--- START ---
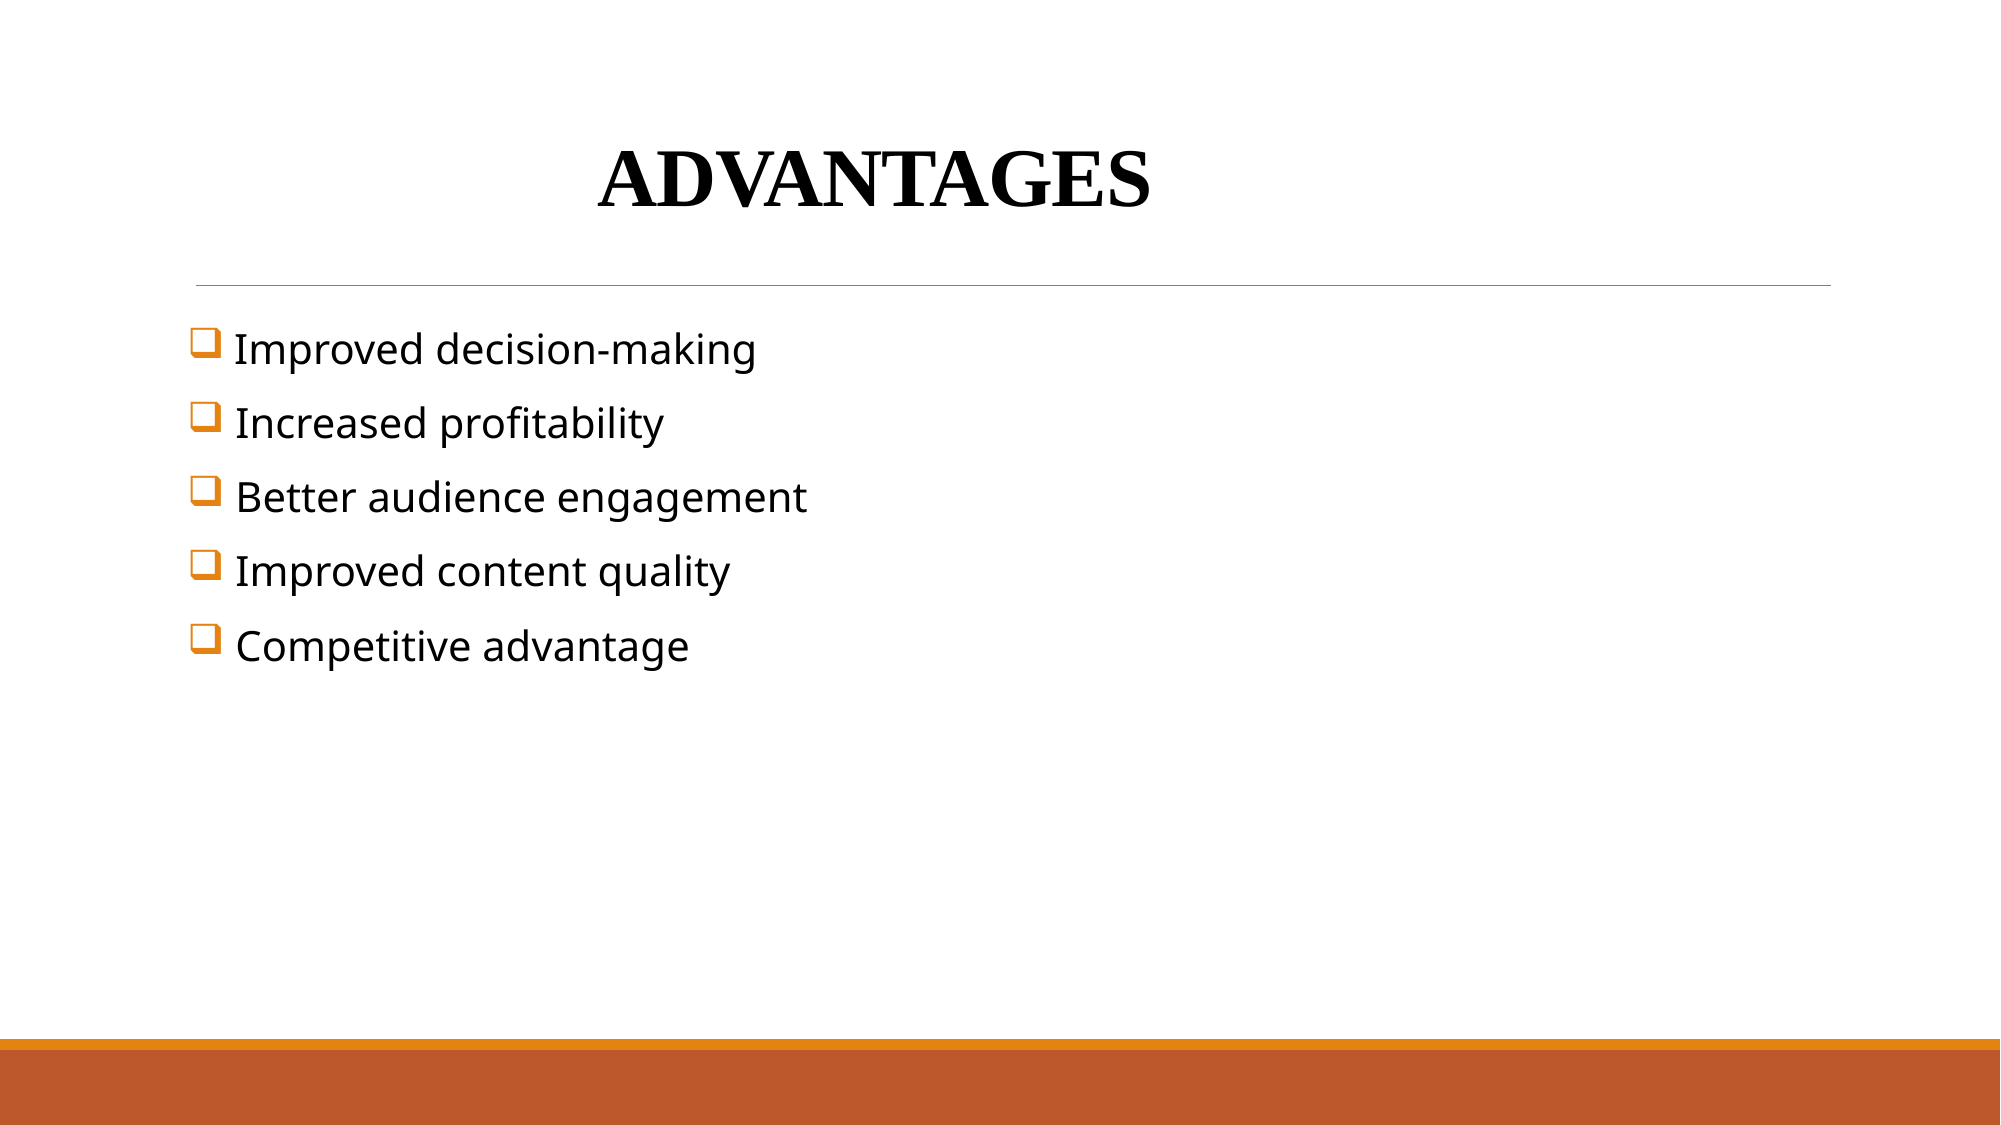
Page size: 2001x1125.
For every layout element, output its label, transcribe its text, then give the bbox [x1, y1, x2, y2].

list Improved decision-making Increased profitability Better audience engagement Improved content quality Competitive advantage [187, 320, 1813, 974]
title ADVANTAGES [582, 30, 1813, 320]
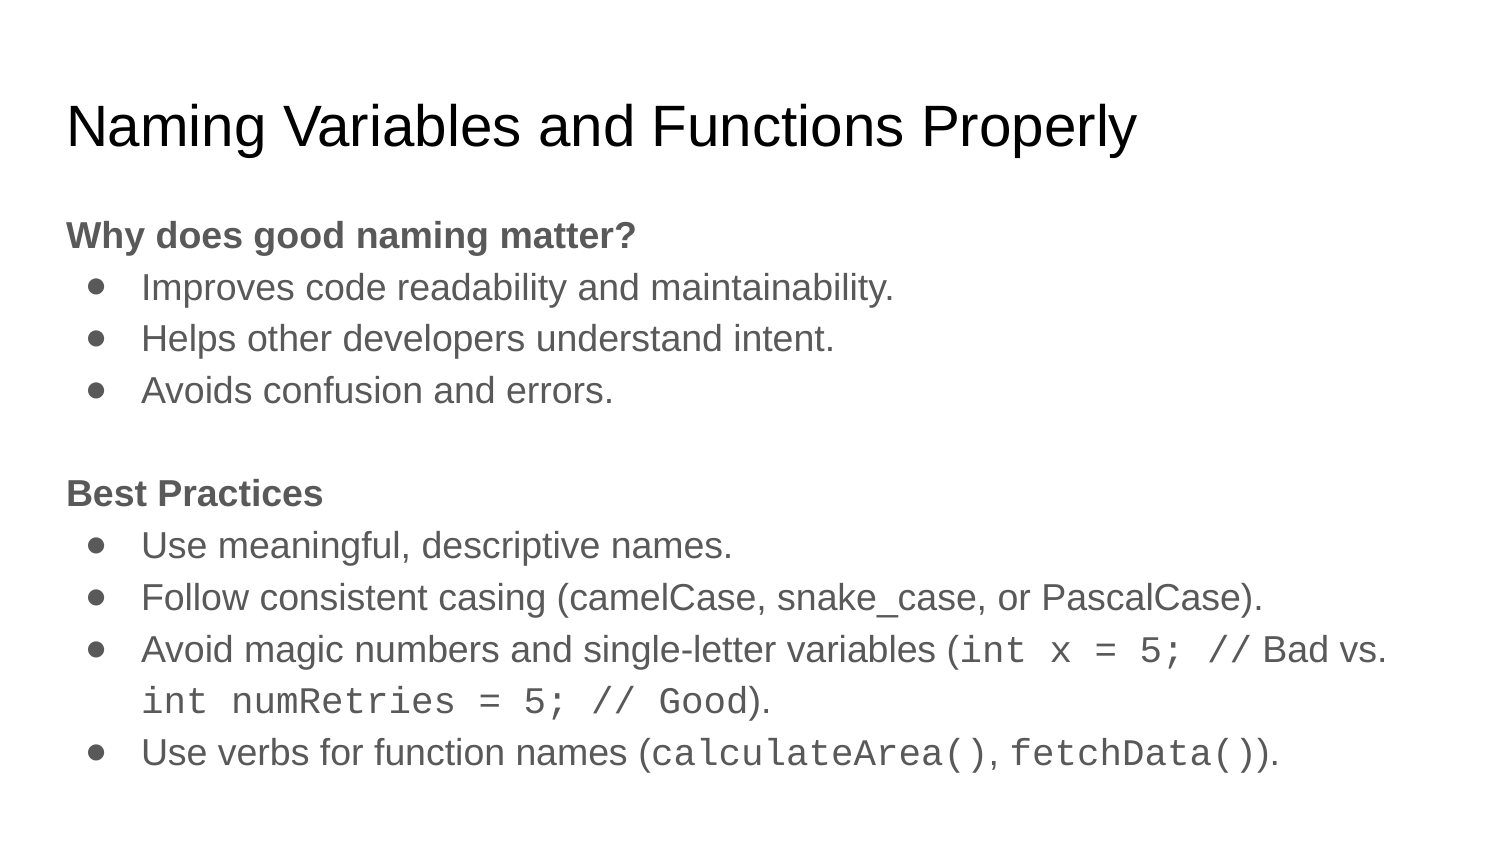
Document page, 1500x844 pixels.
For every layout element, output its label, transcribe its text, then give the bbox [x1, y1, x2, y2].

list Why does good naming matter? Improves code readability and maintainability. Helps other developers understand intent. Avoids confusion and errors. Best Practices Use meaningful, descriptive names. Follow consistent casing (camelCase, snake_case, or PascalCase). Avoid magic numbers and single-letter variables (int x = 5; // Bad vs. int numRetries = 5; // Good). Use verbs for function names (calculateArea(), fetchData()). [51, 189, 1449, 844]
title Naming Variables and Functions Properly [51, 72, 1449, 167]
--- END ---
Task brief
In the answer, include exactly the lines from the line containing "Document page, 1500x844 pixels." through the end of the data, and nothing else.

Answer
Document page, 1500x844 pixels.
For every layout element, output its label, transcribe its text, then give the bbox [x1, y1, x2, y2].

list Why does good naming matter? Improves code readability and maintainability. Helps other developers understand intent. Avoids confusion and errors. Best Practices Use meaningful, descriptive names. Follow consistent casing (camelCase, snake_case, or PascalCase). Avoid magic numbers and single-letter variables (int x = 5; // Bad vs. int numRetries = 5; // Good). Use verbs for function names (calculateArea(), fetchData()). [51, 189, 1449, 844]
title Naming Variables and Functions Properly [51, 72, 1449, 167]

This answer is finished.